Taco Pie
Serves: 1 (10-inch) pie
  • 1 pound ground beef
  • ½ cup red enchilada sauce
  • ½ teaspoon kosher salt
  • ½ teaspoon ground cumin
  • ½ teaspoon ground chipotle chile pepper
  • ½ teaspoon chili powder
  • ½ teaspoon ground black pepper
  • 1 (16-ounce) can refried beans
  • 1 (4-ounce) can diced green chiles
  • 8 (10-inch) flour tortillas
  • 2 cups shredded Cheddar-Jack cheese blend, divided
  • Pico de gallo, sour cream, sliced avocado, sliced radish, and fresh cilantro, to serve
  1. Preheat oven to 350°.
  2. In a 10-inch ovenproof skillet, cook beef over medium heat until browned and crumbly; drain.
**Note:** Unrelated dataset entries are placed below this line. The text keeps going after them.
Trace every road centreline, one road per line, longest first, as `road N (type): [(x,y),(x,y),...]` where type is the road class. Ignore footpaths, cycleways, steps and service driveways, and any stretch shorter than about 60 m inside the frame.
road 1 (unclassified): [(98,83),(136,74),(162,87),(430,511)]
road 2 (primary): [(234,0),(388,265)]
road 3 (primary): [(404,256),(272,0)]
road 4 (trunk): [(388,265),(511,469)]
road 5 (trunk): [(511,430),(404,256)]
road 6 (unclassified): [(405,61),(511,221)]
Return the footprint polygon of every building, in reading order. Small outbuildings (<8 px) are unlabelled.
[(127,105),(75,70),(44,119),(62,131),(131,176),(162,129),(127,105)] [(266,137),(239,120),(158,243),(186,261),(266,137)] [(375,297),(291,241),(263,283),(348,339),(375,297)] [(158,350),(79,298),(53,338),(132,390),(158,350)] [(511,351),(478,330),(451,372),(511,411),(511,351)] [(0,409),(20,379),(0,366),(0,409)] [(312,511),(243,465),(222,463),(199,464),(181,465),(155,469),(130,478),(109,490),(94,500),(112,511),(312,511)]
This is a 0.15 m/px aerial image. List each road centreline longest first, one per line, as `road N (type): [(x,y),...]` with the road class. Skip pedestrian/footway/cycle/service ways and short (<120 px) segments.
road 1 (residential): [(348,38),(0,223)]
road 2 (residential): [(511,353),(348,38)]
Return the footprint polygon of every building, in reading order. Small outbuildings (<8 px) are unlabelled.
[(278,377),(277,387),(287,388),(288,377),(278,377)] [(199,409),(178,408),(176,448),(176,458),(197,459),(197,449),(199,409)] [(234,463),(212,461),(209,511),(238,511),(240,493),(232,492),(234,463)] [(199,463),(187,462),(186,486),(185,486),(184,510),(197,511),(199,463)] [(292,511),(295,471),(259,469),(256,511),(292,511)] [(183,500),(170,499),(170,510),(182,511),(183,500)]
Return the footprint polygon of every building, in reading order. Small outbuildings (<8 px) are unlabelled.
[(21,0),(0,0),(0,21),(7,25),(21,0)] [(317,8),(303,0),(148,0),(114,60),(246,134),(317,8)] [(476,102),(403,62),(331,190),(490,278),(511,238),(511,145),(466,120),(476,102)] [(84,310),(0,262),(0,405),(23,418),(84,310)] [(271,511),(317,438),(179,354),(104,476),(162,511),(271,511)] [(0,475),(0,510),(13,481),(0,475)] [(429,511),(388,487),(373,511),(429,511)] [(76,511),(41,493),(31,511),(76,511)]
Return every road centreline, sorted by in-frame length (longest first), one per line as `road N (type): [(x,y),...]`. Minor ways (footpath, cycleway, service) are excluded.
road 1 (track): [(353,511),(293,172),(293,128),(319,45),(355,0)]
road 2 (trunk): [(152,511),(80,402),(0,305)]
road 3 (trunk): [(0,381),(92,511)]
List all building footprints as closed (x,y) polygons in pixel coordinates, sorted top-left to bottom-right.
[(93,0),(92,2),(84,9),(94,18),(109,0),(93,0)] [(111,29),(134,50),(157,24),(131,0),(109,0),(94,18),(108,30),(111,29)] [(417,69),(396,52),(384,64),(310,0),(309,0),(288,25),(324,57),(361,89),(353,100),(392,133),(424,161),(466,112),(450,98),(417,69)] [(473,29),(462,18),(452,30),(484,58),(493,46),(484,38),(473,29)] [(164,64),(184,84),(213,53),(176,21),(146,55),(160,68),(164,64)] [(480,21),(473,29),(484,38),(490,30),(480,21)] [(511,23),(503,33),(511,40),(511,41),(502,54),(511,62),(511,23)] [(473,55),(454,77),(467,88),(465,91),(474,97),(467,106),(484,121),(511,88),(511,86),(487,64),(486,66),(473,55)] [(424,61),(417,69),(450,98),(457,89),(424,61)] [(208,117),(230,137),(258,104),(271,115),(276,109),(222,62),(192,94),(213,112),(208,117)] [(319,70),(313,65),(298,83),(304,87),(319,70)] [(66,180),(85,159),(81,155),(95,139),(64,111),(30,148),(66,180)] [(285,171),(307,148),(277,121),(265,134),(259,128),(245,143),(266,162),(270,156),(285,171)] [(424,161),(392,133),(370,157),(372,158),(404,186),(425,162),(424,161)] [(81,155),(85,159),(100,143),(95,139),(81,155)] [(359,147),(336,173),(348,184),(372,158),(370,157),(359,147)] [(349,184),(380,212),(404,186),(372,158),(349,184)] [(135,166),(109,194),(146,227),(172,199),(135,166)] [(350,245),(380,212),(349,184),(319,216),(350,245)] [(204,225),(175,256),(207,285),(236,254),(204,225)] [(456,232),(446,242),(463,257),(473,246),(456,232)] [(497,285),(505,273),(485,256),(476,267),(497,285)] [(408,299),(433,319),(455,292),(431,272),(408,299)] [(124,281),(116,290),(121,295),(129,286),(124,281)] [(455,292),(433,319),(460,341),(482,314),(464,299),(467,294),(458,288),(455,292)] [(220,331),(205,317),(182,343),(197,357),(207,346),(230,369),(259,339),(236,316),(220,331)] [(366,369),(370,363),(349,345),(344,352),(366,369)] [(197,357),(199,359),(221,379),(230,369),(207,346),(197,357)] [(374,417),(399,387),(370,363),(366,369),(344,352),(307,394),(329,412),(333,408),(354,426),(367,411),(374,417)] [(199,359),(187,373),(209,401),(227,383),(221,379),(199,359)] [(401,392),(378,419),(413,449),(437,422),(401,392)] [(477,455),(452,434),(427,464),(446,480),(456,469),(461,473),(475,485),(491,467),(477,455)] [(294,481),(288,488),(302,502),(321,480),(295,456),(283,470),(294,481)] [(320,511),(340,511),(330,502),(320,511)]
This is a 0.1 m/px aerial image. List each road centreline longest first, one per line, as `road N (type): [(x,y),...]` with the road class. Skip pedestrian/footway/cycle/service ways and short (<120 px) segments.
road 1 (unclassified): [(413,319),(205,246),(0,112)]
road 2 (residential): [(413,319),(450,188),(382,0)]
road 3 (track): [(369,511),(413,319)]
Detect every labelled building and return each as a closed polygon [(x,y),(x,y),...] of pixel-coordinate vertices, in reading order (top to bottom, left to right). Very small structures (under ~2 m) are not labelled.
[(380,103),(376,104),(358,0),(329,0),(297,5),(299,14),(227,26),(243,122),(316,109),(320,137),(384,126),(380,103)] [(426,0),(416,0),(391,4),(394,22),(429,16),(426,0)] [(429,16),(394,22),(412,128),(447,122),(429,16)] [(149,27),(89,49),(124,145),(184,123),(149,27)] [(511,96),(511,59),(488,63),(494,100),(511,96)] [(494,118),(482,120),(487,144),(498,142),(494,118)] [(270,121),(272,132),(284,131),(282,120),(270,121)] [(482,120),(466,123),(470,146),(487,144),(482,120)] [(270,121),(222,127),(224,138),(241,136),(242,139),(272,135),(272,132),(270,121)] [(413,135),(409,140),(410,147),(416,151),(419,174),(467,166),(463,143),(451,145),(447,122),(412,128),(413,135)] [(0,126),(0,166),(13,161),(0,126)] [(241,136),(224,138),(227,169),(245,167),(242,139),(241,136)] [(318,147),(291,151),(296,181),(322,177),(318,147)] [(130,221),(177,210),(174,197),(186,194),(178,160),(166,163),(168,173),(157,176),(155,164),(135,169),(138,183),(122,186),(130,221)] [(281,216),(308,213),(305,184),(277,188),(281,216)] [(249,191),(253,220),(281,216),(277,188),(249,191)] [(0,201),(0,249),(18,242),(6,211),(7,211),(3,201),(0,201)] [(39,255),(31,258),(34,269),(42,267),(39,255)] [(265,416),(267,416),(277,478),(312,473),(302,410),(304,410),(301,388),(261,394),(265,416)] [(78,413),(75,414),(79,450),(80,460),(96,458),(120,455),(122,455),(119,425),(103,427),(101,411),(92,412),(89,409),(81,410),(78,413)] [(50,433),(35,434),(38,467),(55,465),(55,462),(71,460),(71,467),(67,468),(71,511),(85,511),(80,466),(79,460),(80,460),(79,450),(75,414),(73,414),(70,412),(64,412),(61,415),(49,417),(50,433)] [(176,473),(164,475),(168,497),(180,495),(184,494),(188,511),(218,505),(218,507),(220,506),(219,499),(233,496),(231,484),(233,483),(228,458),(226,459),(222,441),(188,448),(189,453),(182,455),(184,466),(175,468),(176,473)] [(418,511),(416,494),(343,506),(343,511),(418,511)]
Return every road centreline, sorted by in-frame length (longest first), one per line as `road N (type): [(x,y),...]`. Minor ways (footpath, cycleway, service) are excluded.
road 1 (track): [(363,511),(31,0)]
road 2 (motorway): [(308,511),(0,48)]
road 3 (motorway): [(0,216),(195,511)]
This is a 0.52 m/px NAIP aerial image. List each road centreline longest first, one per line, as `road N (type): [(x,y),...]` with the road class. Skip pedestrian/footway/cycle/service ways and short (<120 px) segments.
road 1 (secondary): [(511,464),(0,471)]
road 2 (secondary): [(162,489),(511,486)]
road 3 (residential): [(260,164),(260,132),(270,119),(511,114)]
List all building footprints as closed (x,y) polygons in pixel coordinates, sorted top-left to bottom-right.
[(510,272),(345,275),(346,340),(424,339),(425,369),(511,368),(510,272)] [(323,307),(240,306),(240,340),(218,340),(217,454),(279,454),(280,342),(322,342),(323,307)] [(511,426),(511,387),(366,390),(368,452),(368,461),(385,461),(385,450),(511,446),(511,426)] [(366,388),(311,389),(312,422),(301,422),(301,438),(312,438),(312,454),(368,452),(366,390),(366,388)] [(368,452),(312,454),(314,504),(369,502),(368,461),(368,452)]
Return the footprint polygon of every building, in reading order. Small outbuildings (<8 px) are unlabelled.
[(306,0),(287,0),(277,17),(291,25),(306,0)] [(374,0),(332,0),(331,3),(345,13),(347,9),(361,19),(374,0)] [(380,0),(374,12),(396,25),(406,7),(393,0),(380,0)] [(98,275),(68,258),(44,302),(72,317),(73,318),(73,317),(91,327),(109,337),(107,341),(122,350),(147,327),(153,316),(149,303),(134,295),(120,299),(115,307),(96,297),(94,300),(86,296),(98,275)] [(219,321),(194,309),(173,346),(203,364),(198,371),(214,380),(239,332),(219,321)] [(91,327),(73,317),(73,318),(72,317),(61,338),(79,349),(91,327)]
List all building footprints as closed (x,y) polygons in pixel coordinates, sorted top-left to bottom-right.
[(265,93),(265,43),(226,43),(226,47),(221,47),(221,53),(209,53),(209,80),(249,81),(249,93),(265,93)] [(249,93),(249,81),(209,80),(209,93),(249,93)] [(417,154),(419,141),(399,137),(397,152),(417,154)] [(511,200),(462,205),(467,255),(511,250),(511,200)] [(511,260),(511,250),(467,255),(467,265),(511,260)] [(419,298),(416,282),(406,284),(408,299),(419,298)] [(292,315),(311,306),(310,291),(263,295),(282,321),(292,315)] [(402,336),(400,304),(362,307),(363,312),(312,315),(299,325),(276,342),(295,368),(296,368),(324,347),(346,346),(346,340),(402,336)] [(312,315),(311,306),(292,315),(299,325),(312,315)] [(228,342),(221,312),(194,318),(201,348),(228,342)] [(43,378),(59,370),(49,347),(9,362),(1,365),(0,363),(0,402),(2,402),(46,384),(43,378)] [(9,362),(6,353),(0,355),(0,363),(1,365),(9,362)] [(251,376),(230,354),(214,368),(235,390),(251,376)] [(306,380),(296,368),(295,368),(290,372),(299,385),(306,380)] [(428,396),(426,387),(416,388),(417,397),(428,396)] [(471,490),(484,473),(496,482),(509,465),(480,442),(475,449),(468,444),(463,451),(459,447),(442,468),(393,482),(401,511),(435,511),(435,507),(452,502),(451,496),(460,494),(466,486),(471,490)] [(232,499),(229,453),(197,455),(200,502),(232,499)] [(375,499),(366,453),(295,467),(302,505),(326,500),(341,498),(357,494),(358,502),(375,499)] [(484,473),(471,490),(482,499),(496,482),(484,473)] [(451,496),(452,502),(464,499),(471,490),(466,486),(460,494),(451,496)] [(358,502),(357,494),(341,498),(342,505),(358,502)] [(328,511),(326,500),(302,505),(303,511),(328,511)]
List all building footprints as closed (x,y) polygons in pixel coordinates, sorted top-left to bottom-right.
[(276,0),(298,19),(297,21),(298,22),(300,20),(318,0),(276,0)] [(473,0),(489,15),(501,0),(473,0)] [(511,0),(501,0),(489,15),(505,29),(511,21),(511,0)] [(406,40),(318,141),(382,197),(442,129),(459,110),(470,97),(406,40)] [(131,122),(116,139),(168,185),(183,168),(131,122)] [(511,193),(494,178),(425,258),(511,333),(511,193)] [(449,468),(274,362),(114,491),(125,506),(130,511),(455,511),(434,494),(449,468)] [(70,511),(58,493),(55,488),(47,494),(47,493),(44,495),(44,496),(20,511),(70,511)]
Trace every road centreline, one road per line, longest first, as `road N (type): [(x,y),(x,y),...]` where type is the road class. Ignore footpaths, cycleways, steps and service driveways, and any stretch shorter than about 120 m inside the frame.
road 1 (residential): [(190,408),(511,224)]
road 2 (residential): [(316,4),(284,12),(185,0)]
Transfer to a large bowl; stir in enchilada sauce, salt, cumin, chipotle chile pepper, chili powder, and black pepper. Wipe skillet clean.
  3. In a medium bowl, stir together refried beans and green chiles.
  4. Cut 3 tortillas in half. Line sides of skillet with halved tortillas, rounded edges up. Place 1 tortilla in bottom of skillet. Spoon half of beef mixture onto tortilla, and sprinkle with ½ cup cheese. Top with another tortilla, and spread half of bean mixture on top. Repeat layers once. Top with remaining tortilla, and sprinkle with remaining 1 cup cheese.
  5. Bake until hot and bubbly, about 20 minutes. Let stand for 10 minutes. Serve with pico de gallo, sour cream, avocado, radish, and cilantro.